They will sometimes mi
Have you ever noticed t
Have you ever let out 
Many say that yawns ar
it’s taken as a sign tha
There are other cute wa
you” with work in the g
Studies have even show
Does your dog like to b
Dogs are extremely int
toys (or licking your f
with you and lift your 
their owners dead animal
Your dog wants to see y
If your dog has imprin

§ PROBLEM STATEMENT
Express the text lines of every row above as a JSON list of strings, with one string per line and blank lines omitted.

§ RESPONSE TO THIS TASK
[
  "They will sometimes mi",
  "Have you ever noticed t",
  "Have you ever let out ",
  "Many say that yawns ar",
  "it’s taken as a sign tha",
  "There are other cute wa",
  "you” with work in the g",
  "Studies have even show",
  "Does your dog like to b",
  "Dogs are extremely int",
  "toys (or licking your f",
  "with you and lift your ",
  "their owners dead animal",
  "Your dog wants to see y",
  "If your dog has imprin"
]